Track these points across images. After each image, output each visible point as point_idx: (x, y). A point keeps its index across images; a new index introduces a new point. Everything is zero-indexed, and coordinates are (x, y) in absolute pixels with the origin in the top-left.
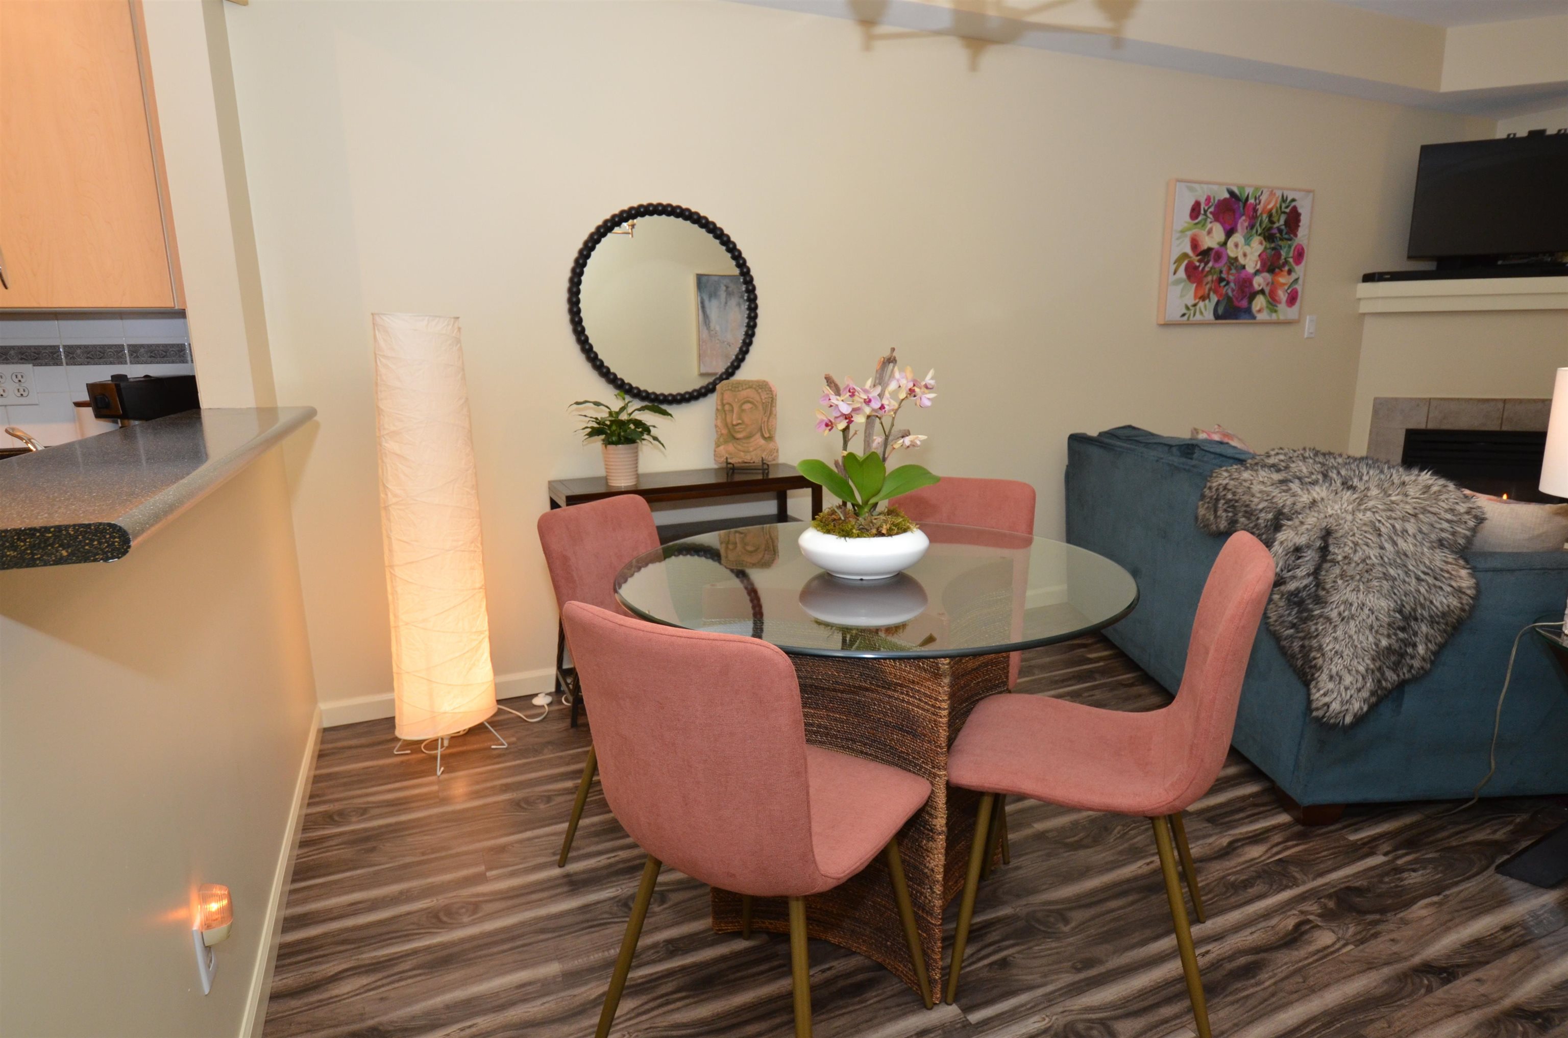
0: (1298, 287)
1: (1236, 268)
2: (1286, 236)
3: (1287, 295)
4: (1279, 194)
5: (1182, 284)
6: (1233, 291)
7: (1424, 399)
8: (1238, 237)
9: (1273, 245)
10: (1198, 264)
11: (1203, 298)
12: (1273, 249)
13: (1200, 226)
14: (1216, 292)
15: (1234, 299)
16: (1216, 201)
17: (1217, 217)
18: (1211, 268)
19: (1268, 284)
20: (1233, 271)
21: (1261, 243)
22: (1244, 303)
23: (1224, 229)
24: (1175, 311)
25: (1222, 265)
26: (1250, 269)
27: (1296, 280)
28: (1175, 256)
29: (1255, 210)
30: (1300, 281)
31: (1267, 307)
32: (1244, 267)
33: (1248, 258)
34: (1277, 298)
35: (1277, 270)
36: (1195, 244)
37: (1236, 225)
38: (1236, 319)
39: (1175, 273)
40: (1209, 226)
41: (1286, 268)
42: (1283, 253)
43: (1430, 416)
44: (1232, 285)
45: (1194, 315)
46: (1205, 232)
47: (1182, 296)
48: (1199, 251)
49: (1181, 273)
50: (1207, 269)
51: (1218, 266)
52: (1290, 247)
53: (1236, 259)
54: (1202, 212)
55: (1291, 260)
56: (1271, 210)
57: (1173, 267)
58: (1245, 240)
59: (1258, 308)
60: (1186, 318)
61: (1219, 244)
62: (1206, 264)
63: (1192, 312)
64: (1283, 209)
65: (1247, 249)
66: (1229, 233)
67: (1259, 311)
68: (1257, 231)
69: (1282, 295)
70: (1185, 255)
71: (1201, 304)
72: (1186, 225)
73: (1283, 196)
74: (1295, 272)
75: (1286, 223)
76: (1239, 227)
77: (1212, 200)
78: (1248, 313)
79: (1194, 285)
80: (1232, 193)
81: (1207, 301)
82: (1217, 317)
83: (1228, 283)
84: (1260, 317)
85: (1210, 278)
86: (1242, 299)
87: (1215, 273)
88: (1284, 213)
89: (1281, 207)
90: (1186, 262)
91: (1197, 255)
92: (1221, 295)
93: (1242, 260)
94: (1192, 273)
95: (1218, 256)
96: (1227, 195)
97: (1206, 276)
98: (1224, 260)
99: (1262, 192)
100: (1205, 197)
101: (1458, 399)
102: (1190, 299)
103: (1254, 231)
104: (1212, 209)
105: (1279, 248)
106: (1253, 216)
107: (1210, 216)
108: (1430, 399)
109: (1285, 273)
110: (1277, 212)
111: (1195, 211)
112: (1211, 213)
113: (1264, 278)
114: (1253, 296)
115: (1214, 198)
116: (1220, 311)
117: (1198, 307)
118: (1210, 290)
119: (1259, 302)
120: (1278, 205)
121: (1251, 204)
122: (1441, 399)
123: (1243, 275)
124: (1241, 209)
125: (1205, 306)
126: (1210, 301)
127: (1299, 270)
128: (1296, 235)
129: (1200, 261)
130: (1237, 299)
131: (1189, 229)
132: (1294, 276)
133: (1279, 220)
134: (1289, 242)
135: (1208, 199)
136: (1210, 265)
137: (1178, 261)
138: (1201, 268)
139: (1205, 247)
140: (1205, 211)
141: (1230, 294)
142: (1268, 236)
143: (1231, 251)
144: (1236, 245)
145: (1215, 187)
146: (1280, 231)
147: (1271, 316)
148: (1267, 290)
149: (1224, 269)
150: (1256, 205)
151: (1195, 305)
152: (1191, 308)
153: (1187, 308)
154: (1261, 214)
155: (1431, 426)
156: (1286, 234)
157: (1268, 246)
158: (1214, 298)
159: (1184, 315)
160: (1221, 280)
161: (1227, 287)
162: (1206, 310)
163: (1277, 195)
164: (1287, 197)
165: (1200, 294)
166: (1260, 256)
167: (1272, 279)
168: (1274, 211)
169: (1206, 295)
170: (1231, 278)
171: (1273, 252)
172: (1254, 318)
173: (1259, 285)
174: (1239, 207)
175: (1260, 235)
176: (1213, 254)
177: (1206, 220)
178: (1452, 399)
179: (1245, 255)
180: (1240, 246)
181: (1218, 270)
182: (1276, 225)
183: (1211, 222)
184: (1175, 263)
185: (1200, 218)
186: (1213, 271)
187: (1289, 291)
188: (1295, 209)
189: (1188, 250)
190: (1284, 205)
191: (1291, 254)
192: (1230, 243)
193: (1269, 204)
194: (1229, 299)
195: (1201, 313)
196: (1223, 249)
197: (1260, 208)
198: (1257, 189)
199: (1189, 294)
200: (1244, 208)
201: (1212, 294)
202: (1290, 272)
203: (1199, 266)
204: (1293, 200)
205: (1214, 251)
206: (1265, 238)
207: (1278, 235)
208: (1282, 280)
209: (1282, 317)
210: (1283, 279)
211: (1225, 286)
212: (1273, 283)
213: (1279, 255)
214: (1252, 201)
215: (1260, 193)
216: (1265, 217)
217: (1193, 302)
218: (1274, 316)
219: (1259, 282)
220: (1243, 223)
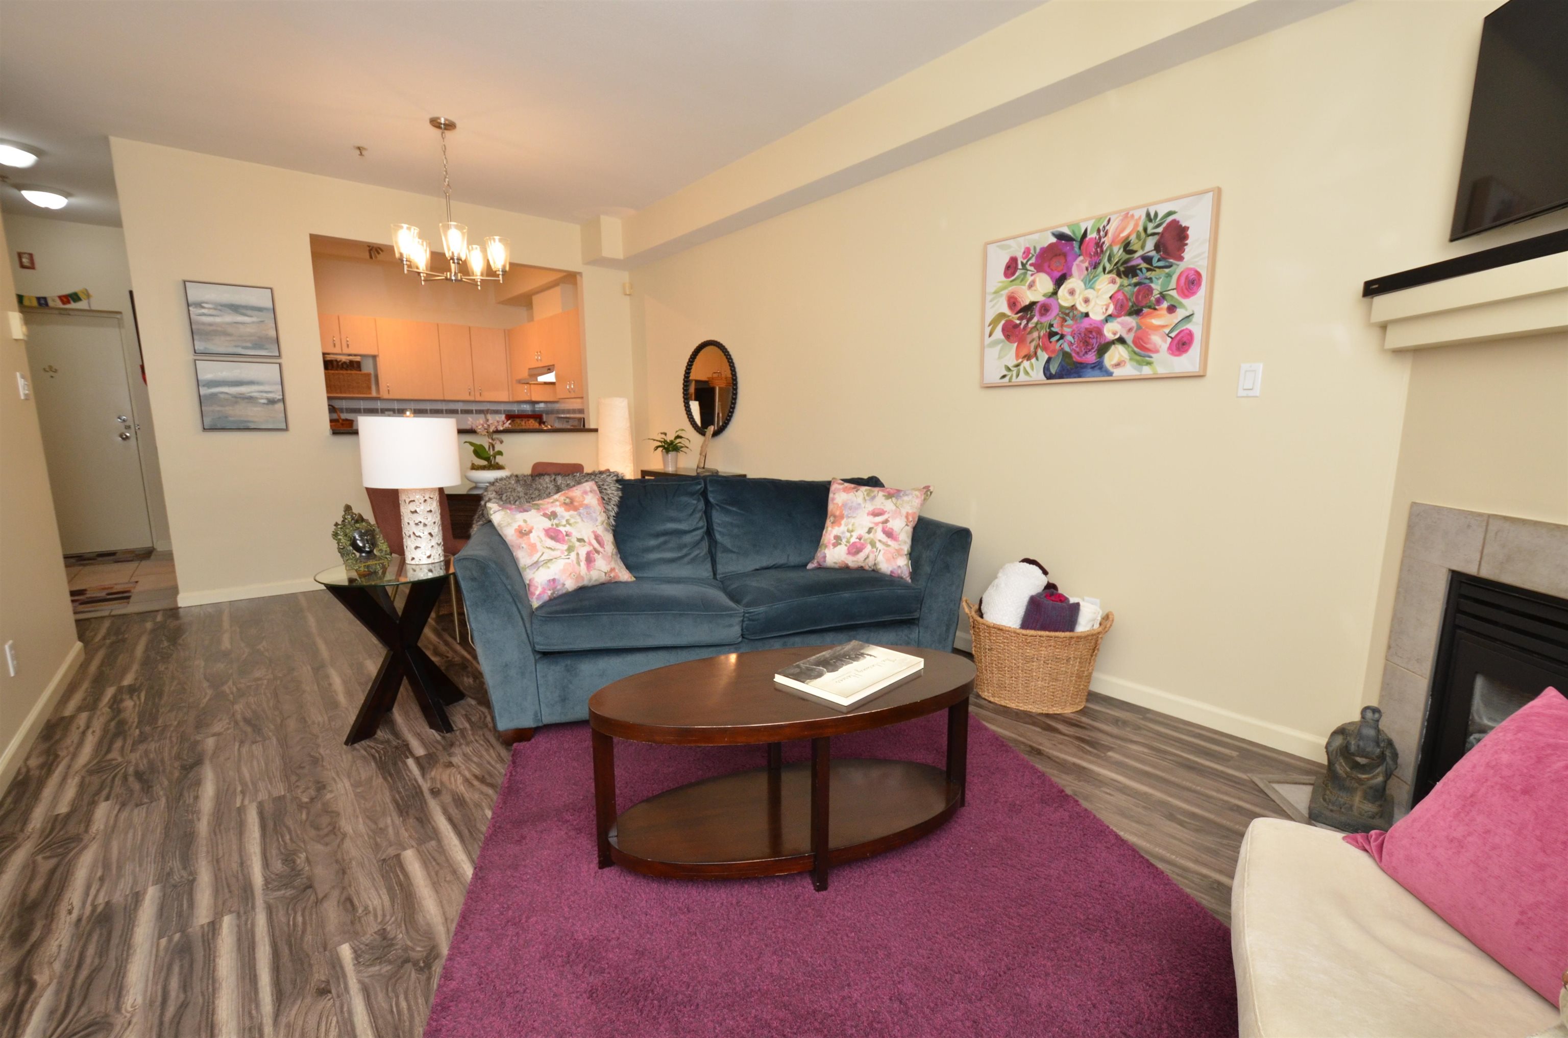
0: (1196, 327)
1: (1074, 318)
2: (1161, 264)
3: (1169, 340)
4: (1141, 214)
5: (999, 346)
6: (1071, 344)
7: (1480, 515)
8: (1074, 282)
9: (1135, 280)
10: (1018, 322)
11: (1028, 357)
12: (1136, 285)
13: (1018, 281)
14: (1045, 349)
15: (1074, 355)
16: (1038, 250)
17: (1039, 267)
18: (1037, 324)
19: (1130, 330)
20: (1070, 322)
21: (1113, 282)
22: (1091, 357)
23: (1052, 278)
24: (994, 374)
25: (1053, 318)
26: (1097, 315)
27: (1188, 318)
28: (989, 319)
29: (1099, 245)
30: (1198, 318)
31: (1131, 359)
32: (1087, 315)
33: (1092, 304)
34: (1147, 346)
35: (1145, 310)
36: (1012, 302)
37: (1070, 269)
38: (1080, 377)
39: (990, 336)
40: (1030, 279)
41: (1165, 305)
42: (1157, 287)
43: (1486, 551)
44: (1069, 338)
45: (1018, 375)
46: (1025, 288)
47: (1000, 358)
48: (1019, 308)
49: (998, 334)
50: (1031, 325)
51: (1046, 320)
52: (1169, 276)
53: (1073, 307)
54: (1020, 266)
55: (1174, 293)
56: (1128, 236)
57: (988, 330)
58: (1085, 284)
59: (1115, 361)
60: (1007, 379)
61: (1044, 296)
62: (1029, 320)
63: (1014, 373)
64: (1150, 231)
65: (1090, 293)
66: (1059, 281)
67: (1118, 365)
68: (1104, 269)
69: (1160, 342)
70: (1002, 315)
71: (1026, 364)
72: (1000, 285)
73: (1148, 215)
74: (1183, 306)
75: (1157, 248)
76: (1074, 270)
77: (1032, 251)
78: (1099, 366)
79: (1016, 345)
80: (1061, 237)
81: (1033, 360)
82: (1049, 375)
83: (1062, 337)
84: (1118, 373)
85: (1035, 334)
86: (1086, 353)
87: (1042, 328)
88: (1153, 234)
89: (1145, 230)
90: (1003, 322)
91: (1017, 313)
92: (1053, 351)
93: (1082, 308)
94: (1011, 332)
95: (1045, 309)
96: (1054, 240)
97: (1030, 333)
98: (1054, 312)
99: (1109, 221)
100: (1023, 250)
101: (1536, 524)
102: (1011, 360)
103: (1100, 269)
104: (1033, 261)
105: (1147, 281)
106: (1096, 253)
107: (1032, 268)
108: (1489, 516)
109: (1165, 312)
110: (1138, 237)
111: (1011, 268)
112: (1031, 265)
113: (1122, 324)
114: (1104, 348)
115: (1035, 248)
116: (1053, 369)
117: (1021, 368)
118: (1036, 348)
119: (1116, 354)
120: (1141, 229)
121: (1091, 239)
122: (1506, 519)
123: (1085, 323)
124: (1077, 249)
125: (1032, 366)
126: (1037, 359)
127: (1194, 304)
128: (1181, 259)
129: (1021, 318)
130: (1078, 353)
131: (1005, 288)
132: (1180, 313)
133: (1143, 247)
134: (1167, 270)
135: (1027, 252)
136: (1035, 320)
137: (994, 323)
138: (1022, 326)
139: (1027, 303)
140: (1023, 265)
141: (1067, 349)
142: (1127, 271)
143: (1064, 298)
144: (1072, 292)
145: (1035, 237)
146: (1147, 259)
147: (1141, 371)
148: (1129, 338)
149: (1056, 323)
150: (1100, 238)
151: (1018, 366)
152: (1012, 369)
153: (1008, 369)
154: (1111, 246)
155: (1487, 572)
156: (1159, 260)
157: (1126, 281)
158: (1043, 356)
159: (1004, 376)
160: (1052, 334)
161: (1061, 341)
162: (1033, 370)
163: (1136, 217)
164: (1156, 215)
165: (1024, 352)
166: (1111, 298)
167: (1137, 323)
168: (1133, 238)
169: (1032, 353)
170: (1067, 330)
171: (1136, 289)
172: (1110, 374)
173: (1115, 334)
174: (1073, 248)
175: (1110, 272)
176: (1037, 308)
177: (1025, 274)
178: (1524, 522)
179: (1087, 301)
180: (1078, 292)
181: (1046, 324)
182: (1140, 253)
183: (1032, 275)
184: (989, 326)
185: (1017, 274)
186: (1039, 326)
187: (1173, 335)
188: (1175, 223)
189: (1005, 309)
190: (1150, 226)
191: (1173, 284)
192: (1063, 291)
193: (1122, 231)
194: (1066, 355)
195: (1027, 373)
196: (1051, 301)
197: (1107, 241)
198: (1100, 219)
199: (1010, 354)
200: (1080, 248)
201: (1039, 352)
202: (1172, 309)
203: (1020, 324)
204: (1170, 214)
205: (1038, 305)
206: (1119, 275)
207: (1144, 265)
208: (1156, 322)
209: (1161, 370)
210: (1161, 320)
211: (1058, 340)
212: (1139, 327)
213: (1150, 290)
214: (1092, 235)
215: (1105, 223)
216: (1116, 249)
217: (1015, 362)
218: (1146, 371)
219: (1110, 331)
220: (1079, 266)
* * *
Recast the lines from the beginning of the records through the line containing "16: (1216, 201)" as a numbered list, leaving out any blank lines and the pictures.

1. Track these points across images. After each image, output each visible point as point_idx: (x, y). A point keeps its index across images; a new index introduces a new point. Everything is zero-indexed, and coordinates are (x, y) in absolute pixels with the origin in the top-left.
2. 0: (1298, 287)
3. 1: (1236, 268)
4. 2: (1286, 236)
5. 3: (1287, 295)
6. 4: (1279, 194)
7. 5: (1182, 284)
8. 6: (1233, 291)
9. 7: (1424, 399)
10. 8: (1238, 237)
11. 9: (1273, 245)
12. 10: (1198, 264)
13. 11: (1203, 298)
14. 12: (1273, 249)
15. 13: (1200, 226)
16. 14: (1216, 292)
17. 15: (1234, 299)
18. 16: (1216, 201)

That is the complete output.